This account would predict that the median absent RT should lie relatively far out on the target present distribution. The exact position would depend on the model and the error rate for the observer but, to a first approximation, one would imagine that the median absent RT should lie around the 95th percentile on the target present distribution if the observer was willing to tolerate about 5% miss errors. Looking at the data in Figure 4, the distributions seem to overlap more than this prediction would allow. This point is illustrated more quantitatively in Figure 5.

Figure 5.

Figure 5

Target-present cumulative distribution function plotted against target absent for the conjunction data of Figure 4. Vertical line represents the median of the absent distributions. Horizontal arrows show where those medians fall on the target present distribution. Each line represents a different set size from thin, light blue (3) to fat, dark red (18).

For illustrative purposes, Figure 5 shows the conjunction search data for the sample observer of Figure 4. The median target absent RTs for this observer in the conjunction task lie between the 75th and 85th percentiles on the target present distribution, meaning that half of the absent RTs take less time than 15-25% of the present RTs.

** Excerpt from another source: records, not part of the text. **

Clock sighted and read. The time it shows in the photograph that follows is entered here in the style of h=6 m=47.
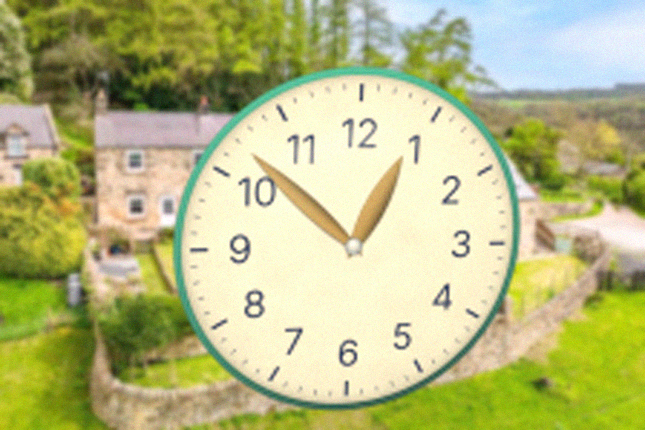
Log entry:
h=12 m=52
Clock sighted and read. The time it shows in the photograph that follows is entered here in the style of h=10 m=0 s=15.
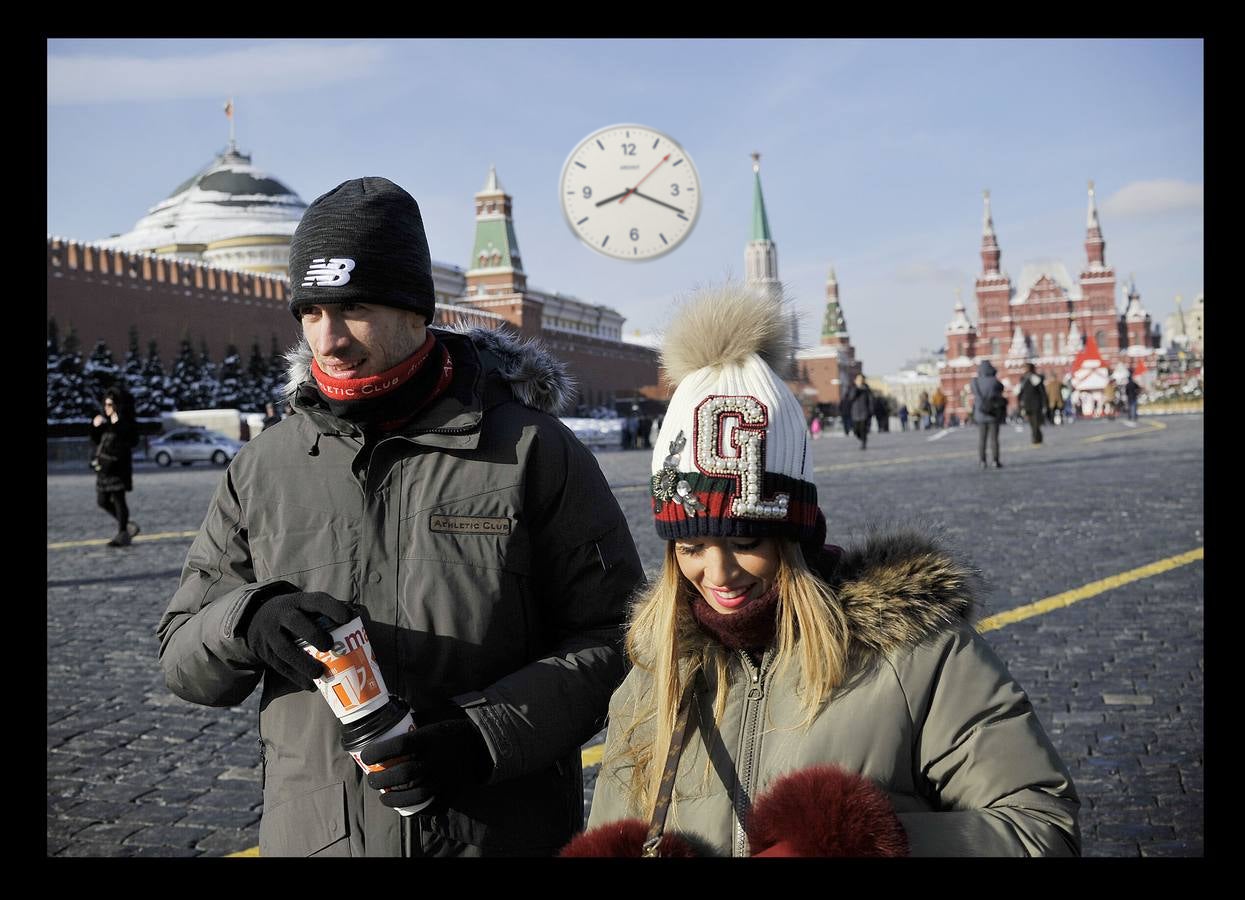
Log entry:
h=8 m=19 s=8
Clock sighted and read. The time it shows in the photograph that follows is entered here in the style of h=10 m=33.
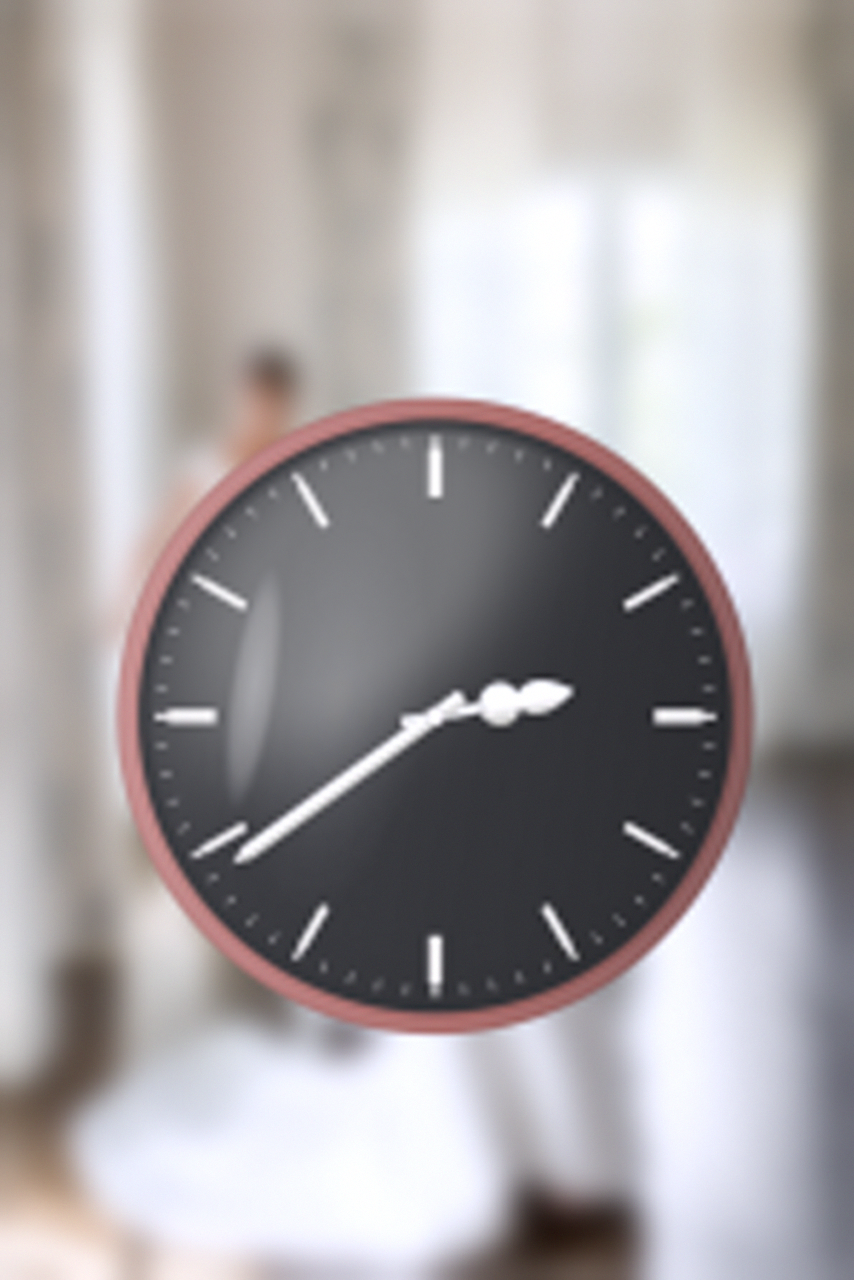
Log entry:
h=2 m=39
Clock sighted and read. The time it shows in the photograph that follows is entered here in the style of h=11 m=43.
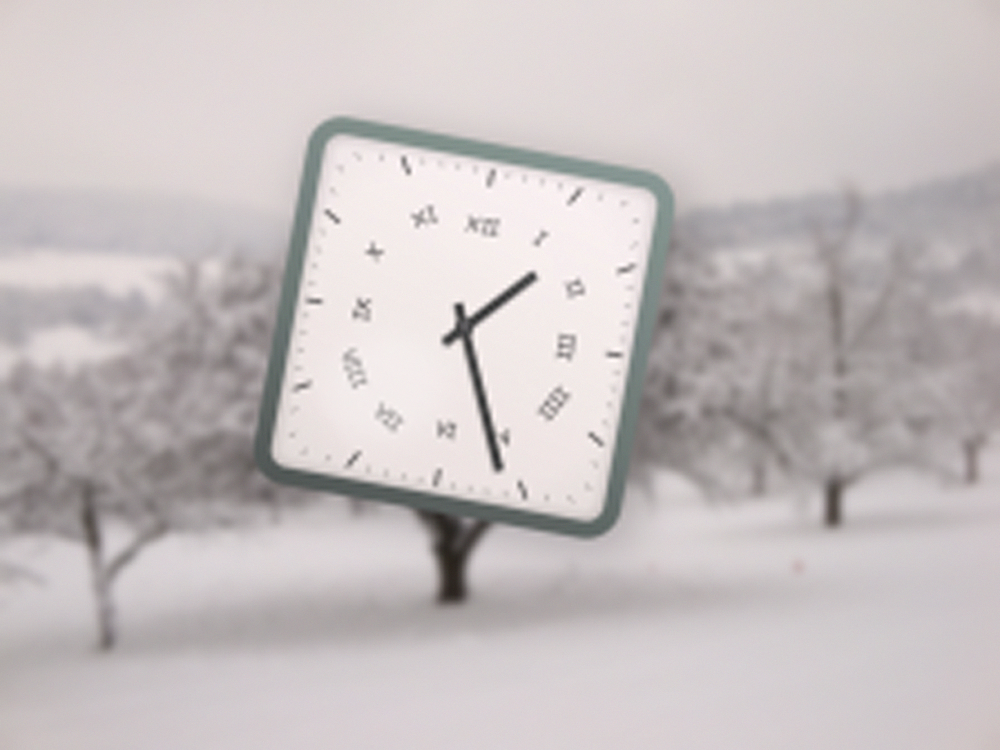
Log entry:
h=1 m=26
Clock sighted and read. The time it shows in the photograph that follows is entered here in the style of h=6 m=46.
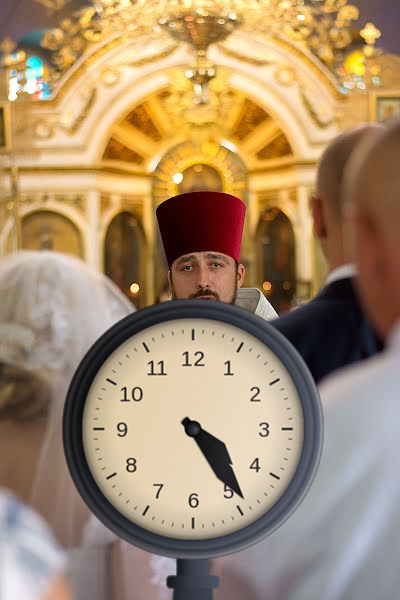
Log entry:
h=4 m=24
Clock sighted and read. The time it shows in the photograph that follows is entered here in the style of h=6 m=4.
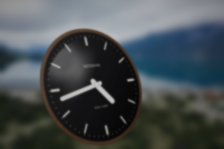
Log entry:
h=4 m=43
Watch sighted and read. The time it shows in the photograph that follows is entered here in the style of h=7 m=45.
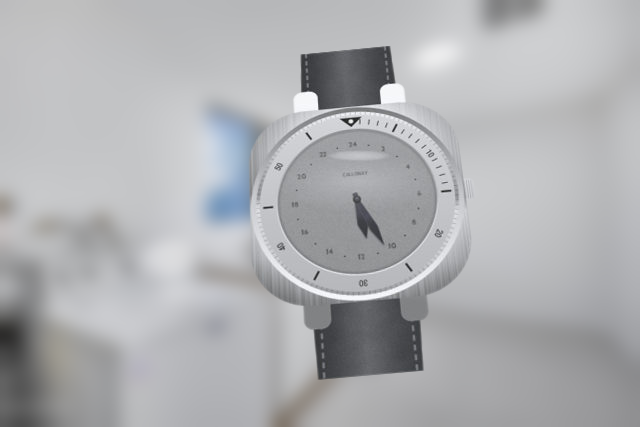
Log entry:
h=11 m=26
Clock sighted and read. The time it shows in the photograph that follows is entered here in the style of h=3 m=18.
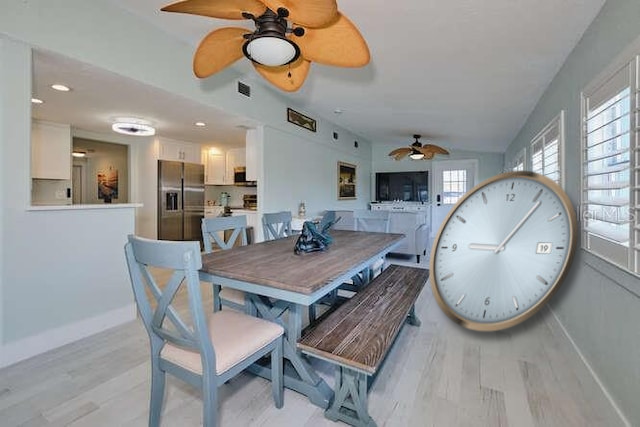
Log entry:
h=9 m=6
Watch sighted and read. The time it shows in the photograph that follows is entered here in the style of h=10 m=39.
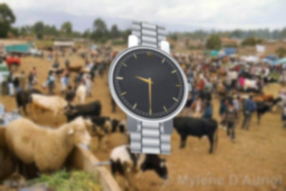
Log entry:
h=9 m=30
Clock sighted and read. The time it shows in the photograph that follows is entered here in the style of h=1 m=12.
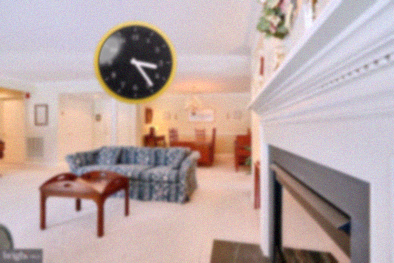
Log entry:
h=3 m=24
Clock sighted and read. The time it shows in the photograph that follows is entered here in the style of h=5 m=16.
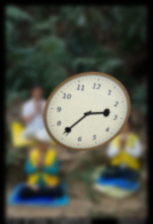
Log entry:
h=2 m=36
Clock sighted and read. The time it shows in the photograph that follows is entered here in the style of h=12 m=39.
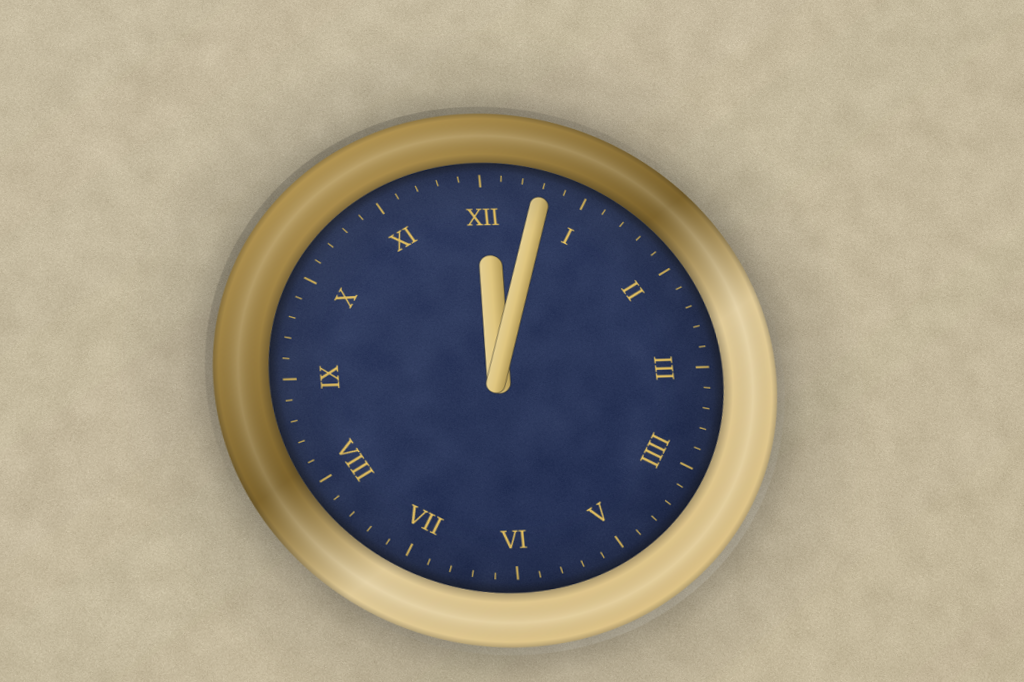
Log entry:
h=12 m=3
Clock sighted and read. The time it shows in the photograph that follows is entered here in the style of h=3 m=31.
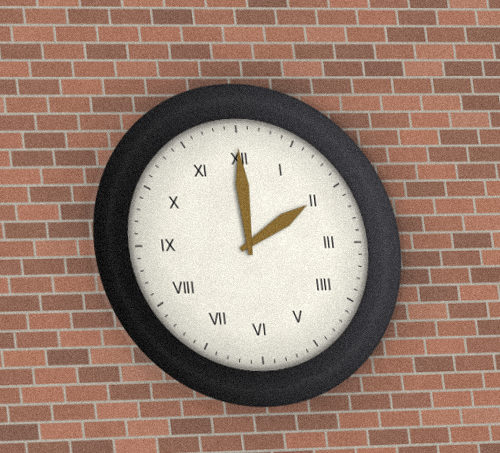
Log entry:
h=2 m=0
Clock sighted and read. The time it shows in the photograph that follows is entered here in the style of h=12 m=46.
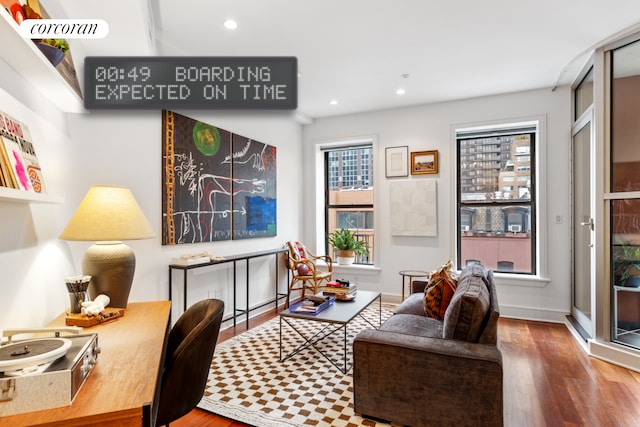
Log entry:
h=0 m=49
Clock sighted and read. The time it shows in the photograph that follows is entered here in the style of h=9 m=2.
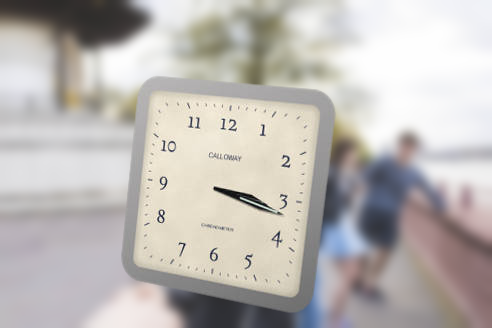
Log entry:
h=3 m=17
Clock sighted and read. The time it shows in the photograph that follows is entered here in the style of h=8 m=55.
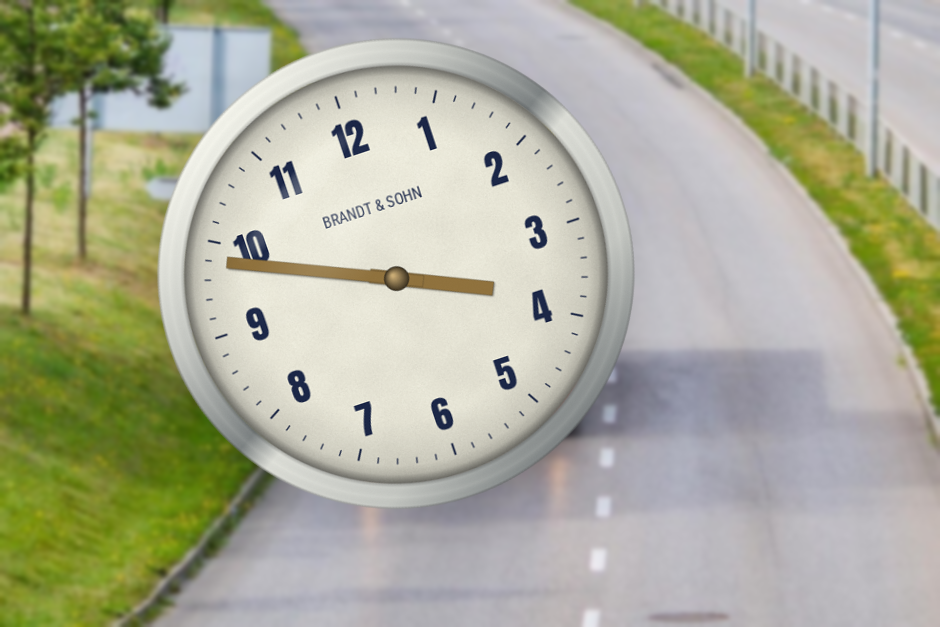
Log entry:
h=3 m=49
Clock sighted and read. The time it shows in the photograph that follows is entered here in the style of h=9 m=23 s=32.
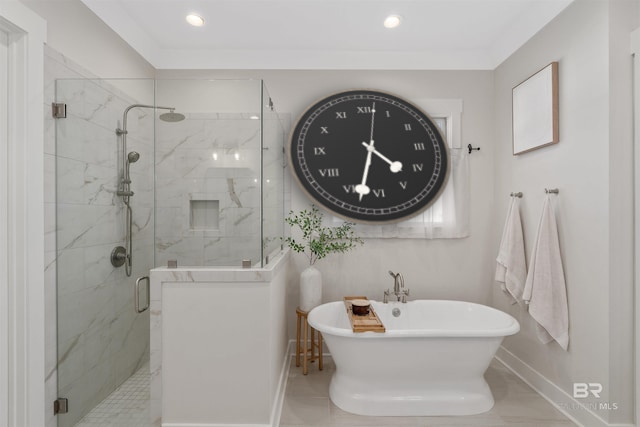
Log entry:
h=4 m=33 s=2
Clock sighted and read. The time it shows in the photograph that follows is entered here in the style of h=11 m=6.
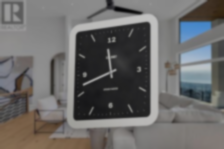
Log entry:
h=11 m=42
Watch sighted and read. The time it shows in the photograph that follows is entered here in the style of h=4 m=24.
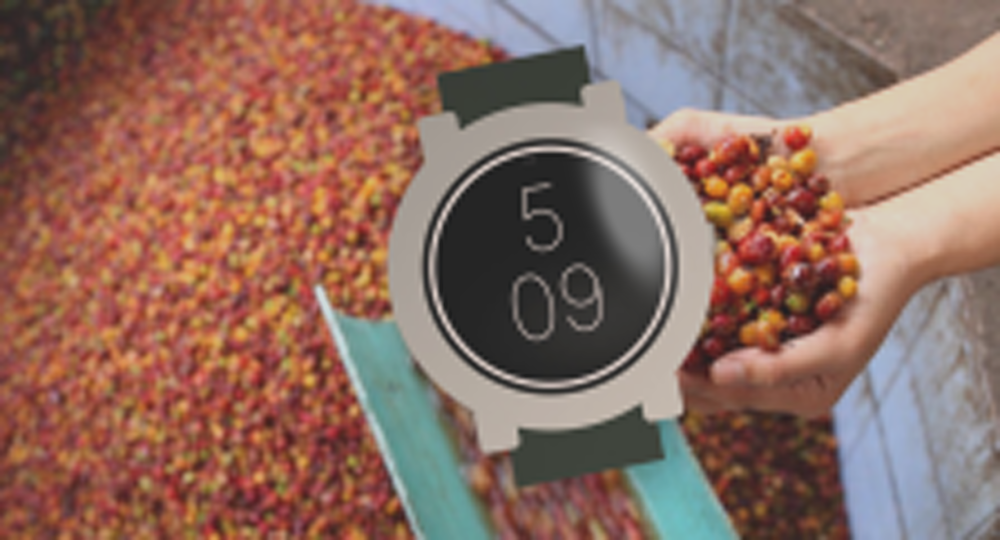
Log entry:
h=5 m=9
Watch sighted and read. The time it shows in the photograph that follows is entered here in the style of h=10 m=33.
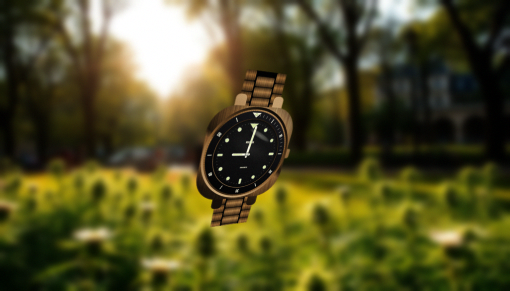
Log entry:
h=9 m=1
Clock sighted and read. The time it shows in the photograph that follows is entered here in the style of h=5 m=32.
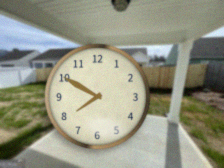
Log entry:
h=7 m=50
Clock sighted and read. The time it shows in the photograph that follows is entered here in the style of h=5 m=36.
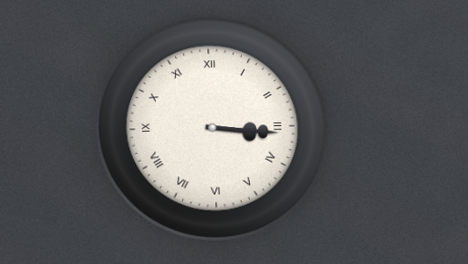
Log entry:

Table 1 shows these data summarized across all observers for the conjunction condition.

Table 1. Location of the median target-absent RT on the target-present RT distribution.

The values in this table are obtained by finding the percentile on the target present distribution that corresponds to the median target absent RT for the conjunction task. Mean percentile, standard deviations, and confidence intervals are derived from the data of all observers. Average miss errors are tabulated in the bottom row.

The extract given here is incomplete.